> _Data to process_:
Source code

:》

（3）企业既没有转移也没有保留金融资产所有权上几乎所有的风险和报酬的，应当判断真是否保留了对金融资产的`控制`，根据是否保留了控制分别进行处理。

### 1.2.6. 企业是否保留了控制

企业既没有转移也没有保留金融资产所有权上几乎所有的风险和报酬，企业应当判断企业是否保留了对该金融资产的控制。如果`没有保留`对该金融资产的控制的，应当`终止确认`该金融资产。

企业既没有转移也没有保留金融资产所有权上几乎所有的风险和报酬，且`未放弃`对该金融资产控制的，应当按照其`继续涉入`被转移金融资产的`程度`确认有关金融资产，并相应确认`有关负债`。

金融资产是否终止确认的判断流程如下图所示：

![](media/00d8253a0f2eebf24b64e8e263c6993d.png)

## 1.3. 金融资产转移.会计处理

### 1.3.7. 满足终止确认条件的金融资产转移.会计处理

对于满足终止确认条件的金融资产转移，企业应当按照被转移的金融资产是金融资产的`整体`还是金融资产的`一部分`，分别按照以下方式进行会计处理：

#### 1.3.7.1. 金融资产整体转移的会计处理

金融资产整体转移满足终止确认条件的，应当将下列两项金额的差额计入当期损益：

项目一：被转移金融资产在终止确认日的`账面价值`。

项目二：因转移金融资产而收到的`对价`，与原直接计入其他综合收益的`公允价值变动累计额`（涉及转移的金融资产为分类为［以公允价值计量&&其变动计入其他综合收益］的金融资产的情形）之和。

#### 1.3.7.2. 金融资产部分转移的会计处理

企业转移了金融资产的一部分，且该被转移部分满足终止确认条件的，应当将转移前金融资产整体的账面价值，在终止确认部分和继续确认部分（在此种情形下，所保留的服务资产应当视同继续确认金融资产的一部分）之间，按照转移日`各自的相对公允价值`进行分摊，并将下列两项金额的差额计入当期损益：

> _Task requirements_: A verbatim copy of the lines from the one with "#### 1.3.7.2. 金融资产部分转移的会计处理" to the end of the listing is the whole answer.

> _Answer_:
#### 1.3.7.2. 金融资产部分转移的会计处理

企业转移了金融资产的一部分，且该被转移部分满足终止确认条件的，应当将转移前金融资产整体的账面价值，在终止确认部分和继续确认部分（在此种情形下，所保留的服务资产应当视同继续确认金融资产的一部分）之间，按照转移日`各自的相对公允价值`进行分摊，并将下列两项金额的差额计入当期损益：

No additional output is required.